Why "RFP" Now Means "Request for Perjury"
James Hering | April 29, 2003
There are no shortage of complaints about the online RFP process, and they come from both sides of the table.
So, you thought "RFP" stood for "request for proposal"? Sorry, folks, that's no typo in the title. Sad to say, but the RFP process for online media is starting to get out of hand. Unfortunately, buyers and sellers are playing a game these days with an important business tool that can really make our lives a little easier -- and more profitable.
If you're an agency person, you might be thinking, "Oh boy, I'm glad he's going to vent on the rep community! I'm tired of all the BS I get back in proposals." Yup, you'll see some venting shortly. But get ready to take a good look in the mirror. (If anything, I'm a fair and balanced "venter.")
If you're an online media rep, don't fret. I know we agency people create a lot of frustration. But don't jump up and down just yet. (Venting usually goes both ways...)
Instead of merely blowing off steam, we need to do something about the problem. Let's start by taking a look at how we're misusing RFPs, examining the problem from both perspectives. Then let's see what we need to do to get things back on track.
What's Wrong With the Good Old RFP?
It's not so much the tool itself that creates confusion and friction, but how everyone uses and responds to RFPs.
Let's start with the buyer side by listing a few common complaints:
- "Why don't publishers respond to my requests in a timely manner?"
- "Ten seconds after emailing the RFP, I get a call with questions for the same information that's noted in it. Didn't he read it?"
- "I asked for a proposal with a limit of $20,000, yet I get a package for $50,000. What's up with that?"
- "I clearly asked for specific targeting criteria, yet 80 percent of what they're offering doesn't meet the stated objectives."
From the seller side, we hear:
- "So I'm supposed to tell you why my site is better than the 180 other sites that received an RFP?"
- "Great, another 'we expect totally out-of-the-box thinking' proposal!"
- "Gee, we get a grand total of two hours to pull together a rock-solid proposal that nails the objective. How convenient."
- "We're honored to be invited to be a strategic partner and meet the client's long-term goals with the exciting test budget of $5,000?"
I could probably add to both lists for a while, but I think you get the drift.
Getting Back on Track
Here's my list of suggested best practices to get the most out of your next RFP experience.
- It may sound basic, but take the time to write a thorough brief by providing adequate background and clearly articulating the objective, strategy, and desired tactics you are seeking. (Note: If you are not clear on the difference between an objective, a strategy, and a tactic, go find the most senior person in your company and barricade yourself in her office until you get it straight in your head. It's that fundamental to a good RFP.)
- Be clear and realistic with timing. The longer you give someone to marshal resources on your client's behalf, the better proposals you will receive.
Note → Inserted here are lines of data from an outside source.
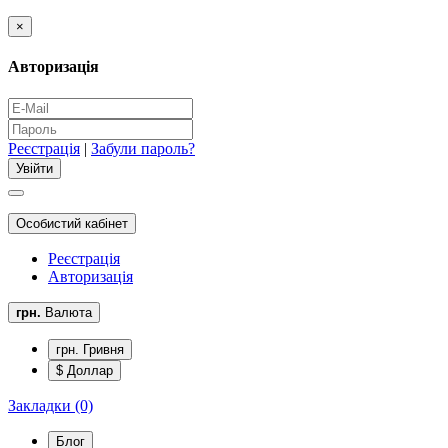
×
Авторизація
Реєстрація
|
Забули пароль?
Особистий кабінет
Реєстрація
Авторизація
грн.
Валюта
грн. Гривня
$ Доллар
Закладки (0)
Блог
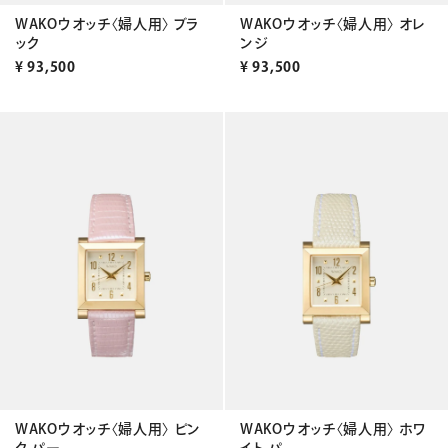
WAKOウオッチ〈婦人用〉 ブラ
WAKOウオッチ〈婦人用〉 オレ
ック
ンジ
¥
93,500
¥
93,500
WAKOウオッチ〈婦人用〉 ピン
WAKOウオッチ〈婦人用〉 ホワ
ク パー...
イト パ...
If it's a rush job, clearly indicate in bold letters up front you have a critical deadline. Some reps may decline participation on that point alone -- which is a good thing for everyone.
- Do your homework. If you have specific targeting goals, leverage the available tools to narrow your search to the sites that best represent a good solution based on the budget. Then develop your RFP target list. Too many buyers are "blast-questing" proposals to sites that have no chance of making the cut, so respect everyone's time.
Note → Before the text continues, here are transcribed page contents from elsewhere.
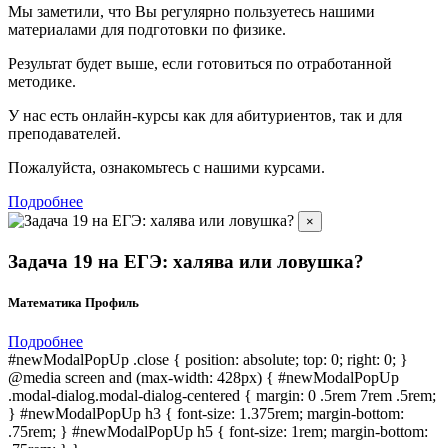
Мы заметили, что Вы регулярно пользуетесь нашими
материалами для подготовки по
физике.
Результат будет выше, если готовиться по отработанной
методике.
У нас есть онлайн-курсы как для абитуриентов, так и для
преподавателей.
Пожалуйста, ознакомьтесь с нашими курсами.
Подробнее
×
Задача 19 на ЕГЭ: халява или ловушка?
Математика Профиль
Подробнее
#newModalPopUp .close { position: absolute; top: 0; right: 0; }
@media screen and (max-width: 428px) { #newModalPopUp
.modal-dialog.modal-dialog-centered { margin: 0 .5rem 7rem .5rem;
} #newModalPopUp h3 { font-size: 1.375rem; margin-bottom:
.75rem; } #newModalPopUp h5 { font-size: 1rem; margin-bottom:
- Be realistic with expectations. The entire industry is focused on simplifying the process of buying and implementing online advertising. Asking for the moon as part of a straightforward program is contrary to why you want to use an RFP. If you want to create the next big breakthrough, why not schedule a face-to-face briefing with your top properties and be prepared to collaborate rather than just fishing with a form?
- Be respectful of everyone's time. Promptly reply when feedback is expected and be prepared to explain why someone did not make the cut. It's not just proper business etiquette -- after all, you got some free work done on behalf of your client. More important, maintaining good business relationships is the only way you'll help your client get a better response for the next campaign.
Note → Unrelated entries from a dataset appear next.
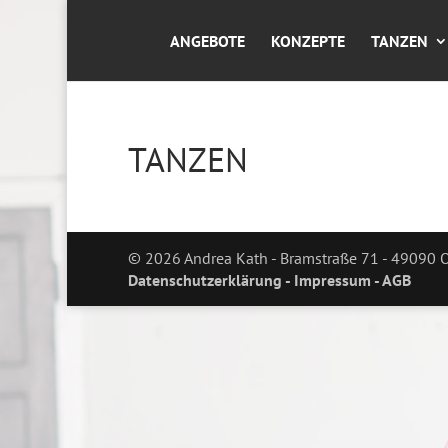
ANGEBOTE
KONZEPTE
TANZEN
TANZEN
©
2026
Andrea Kath - Bramstraße 71 - 49090 
Datenschutzerklärung
- Impressum
- AGB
- Timing is key. Responding in a timely manner is fundamental to a buyer who is trying to wrangle several proposals. Always acknowledge when you get an RFP and note if you plan to participate. (Note to sales managers: Make sure you properly transition accounts. Nothing is more frustrating to a buyer than sending an important request to a dead email account or blank voicemail box.)
- Respond appropriately. If the RFP is not clear about where questions should be directed, find out how you can inquire, then provide questions in written form.
- Read the proposal from top to bottom at least twice before you ask your first question. You'll be amazed at how things can become clearer after a second reading.
- Meet the request. Sure, you've got sales goals, but be sure to totally address the request first. Then, provide additional options. Let's face it, almost everyone loves options. Still, we all get turned off if our initial request is overlooked. Nail the request (including the budget), then upsell all you want.
- No rug-pulling, please. Make sure the inventory is there when you sell it. If it's perishable, just make sure the buyer knows the details and any corresponding restrictions. Nothing will drive a buyer insane faster than getting a client excited about an opportunity only to have to call back 10 minutes later with an "Oops, we didn't have all the details" apology.
I'm sure some of you have other suggestions, so send 'em my way. Together we can utilize the RFP process the way it was meant to be... and leave the gamesmanship for more appropriate things -- say the upcoming new edition of Doom?